You long for a trip to the Bahamas, not just for the freely flowing rum drinks or the relaxed vibe, but for the attention paid to the preparation of conch fritters. Here on the mainland, folks don't take pride in conch. Most restaurants are content with dropping frozen, bulk-bought orbs in oil and calling it a day, and you wind up with glorified hushpuppies. But you can drive to Lake Worth and gather a bushel of fried that surpasses anything crafted in the Keys. The catch? You have to be an early bird to get the sea snail. Theresa Cooper blends her batter and sends it to the Lake Worth Greenmarket in her granddaughters' custody every Saturday between October and May. That's where, from 7:30 a.m. to 12:30 p.m., you can get a paper boat loaded with the good stuff fried to order along with pumps of secret sauce (a sweet, tangy condiment mixture) for seven bucks. If you live farther south, you can catch a broader menu at the West Palm Beach Greenmarket (October through April) where Cooper and family, under the name of her catering company, Sisters in the Pot, Inc., whip up everything from conch omelets to shrimp fried rice and, of course, the famous fritters. Each crunchy, drippy bite will send you further from your daily grind until you've mentally transported yourself to the Bahamas. Now all you need is that cocktail.

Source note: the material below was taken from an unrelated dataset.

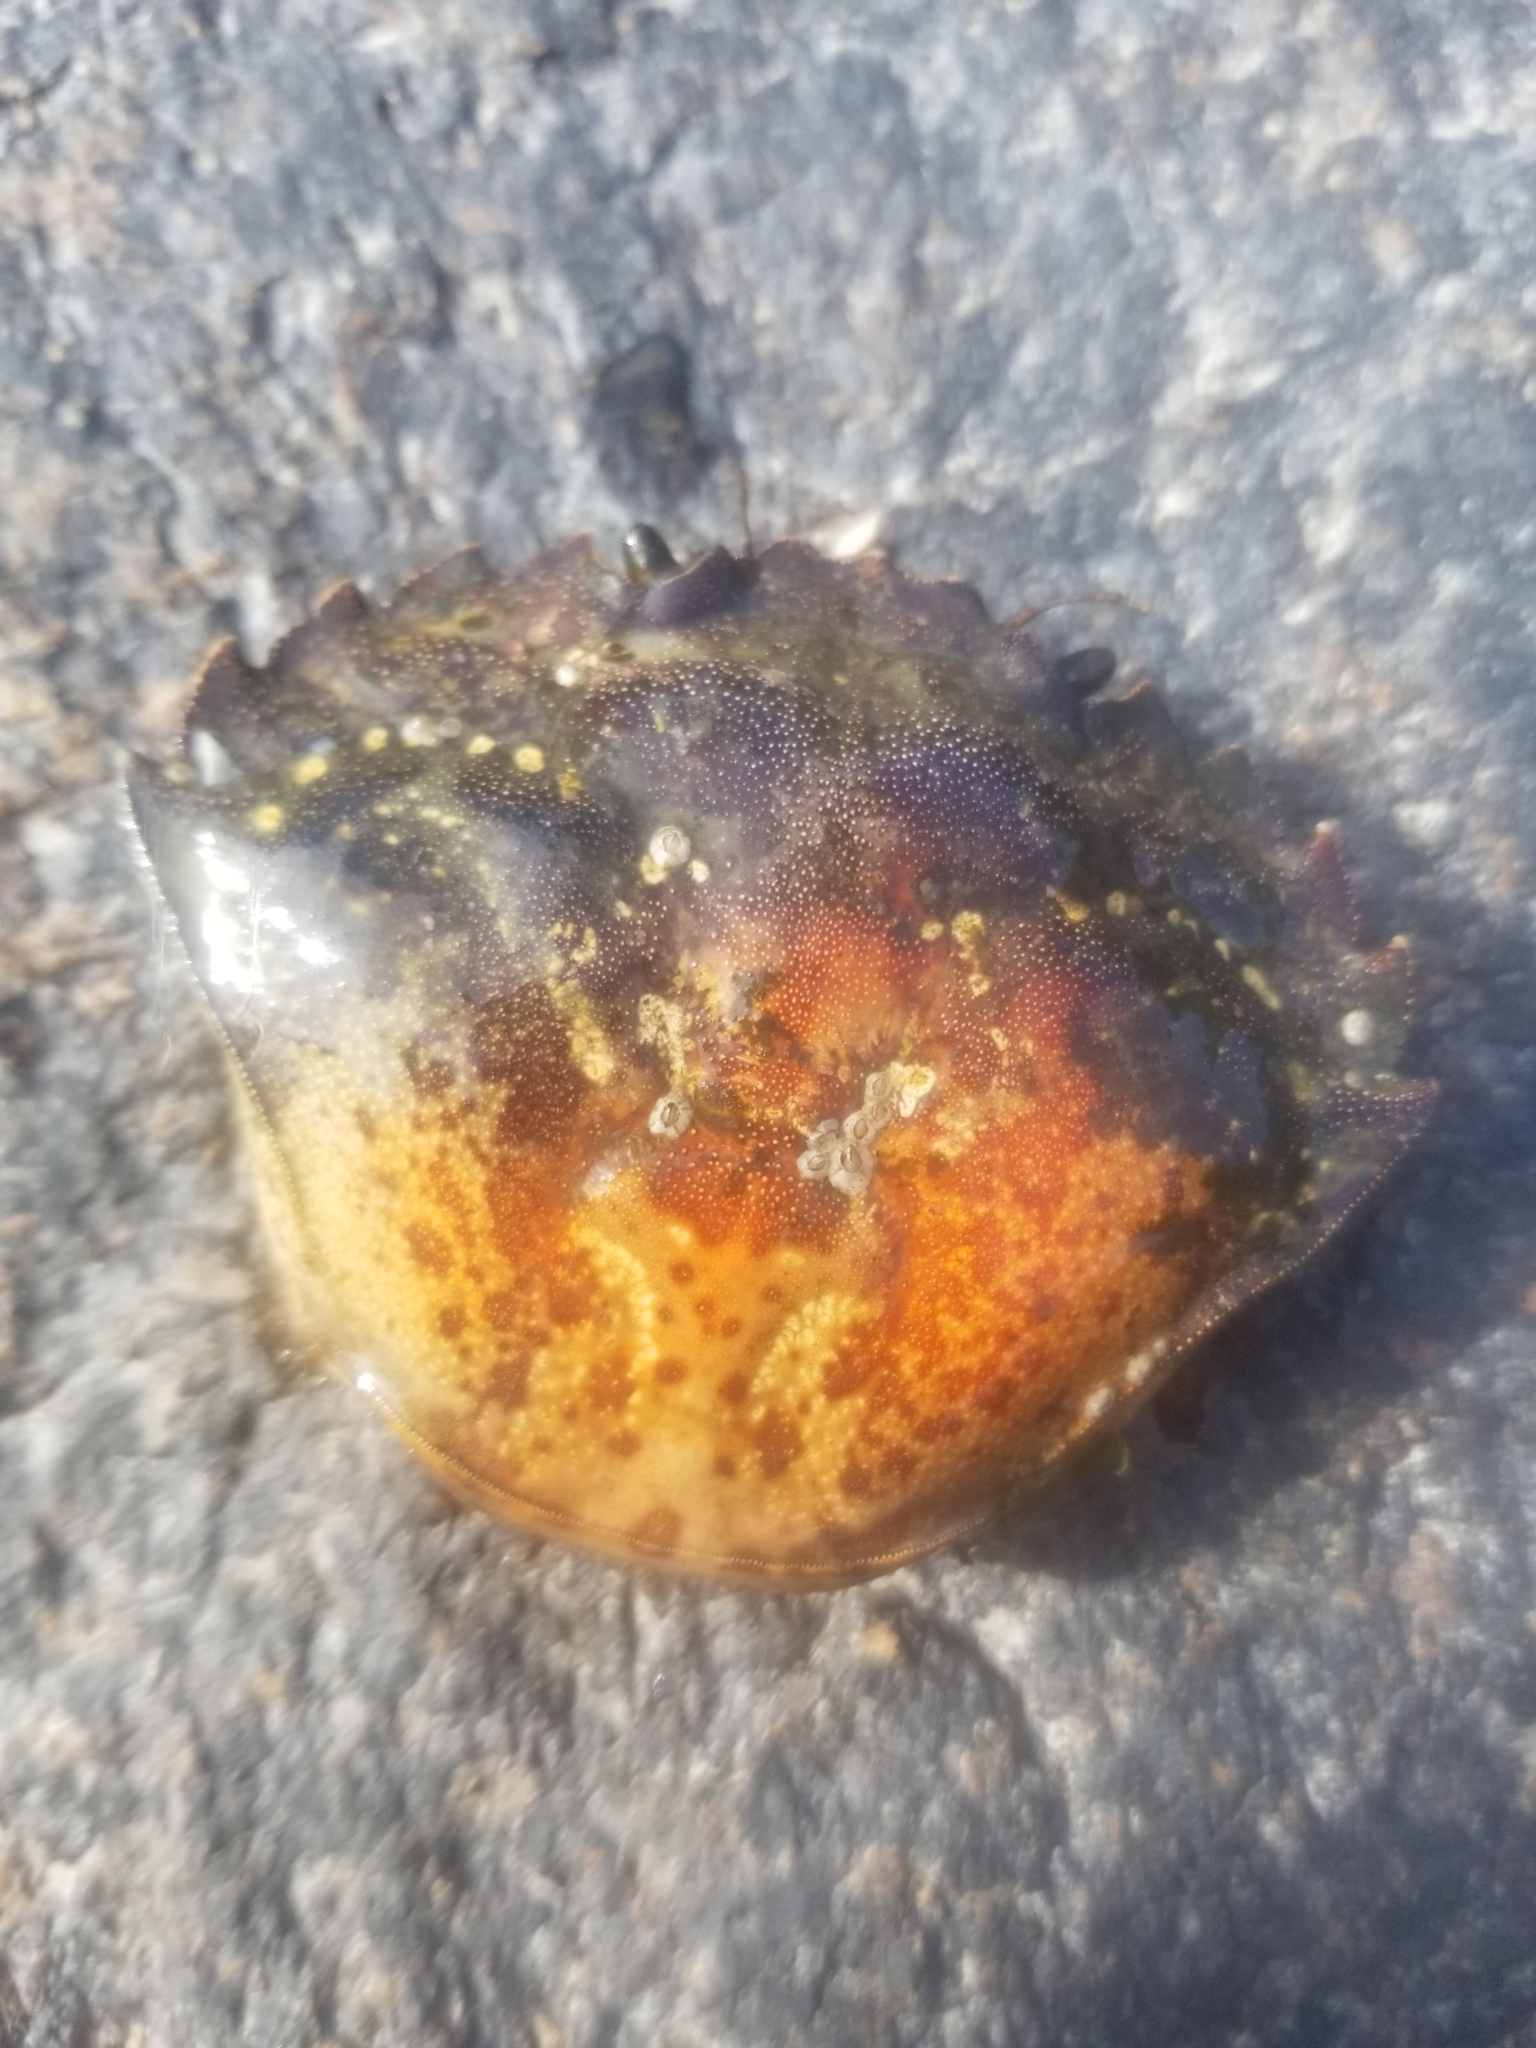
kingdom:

Rosey Baby Crawfish & Cajun House

If you plan to take action on the advice given in any of these Best Of selections, let it be this: Run this instant to Rosey Baby Crawfish & Cajun House. Sit at one of the half-dozen bar tables. Order a bucket of crawfish boil; they come in one-, two-, and five-pound sizes. Which size you get will depend largely on how many friends you have with you and how much beer you're willing to drink. More beer? More crawfish. More crawfish? You get the point. What you'll get is the most authentic, ass-kickingly spicy boil of bugs this side of Baton Rouge. The Babe has hundreds of pounds of the little critters shipped from Louisiana weekly. Each day, the chefs fill a big ol' pot with corn, potatoes, and a bombardment of secret spices before tossing in the live crawfish to simmer slowly in their own sauce. By the time they hit your bucket, the craws are bright red and teaming with a rich, heady broth that bursts forth when you rip open their shells. The trick is to suck up that liquid before pinching the sweet, prawn-like meat from their tails. To some, this sounds like a lot of work for just a little meat, but at the Babe the process becomes rhythmic: Twist, suck, pinch, eat, swig, repeat. There's nothing like being two pounds into a fiver, sweating from the spice and slightly loopy. Ah, good times. But remember when we said run? Yeah, do that. Rosey Baby only does the mudbugs when they're in season, from December to early July.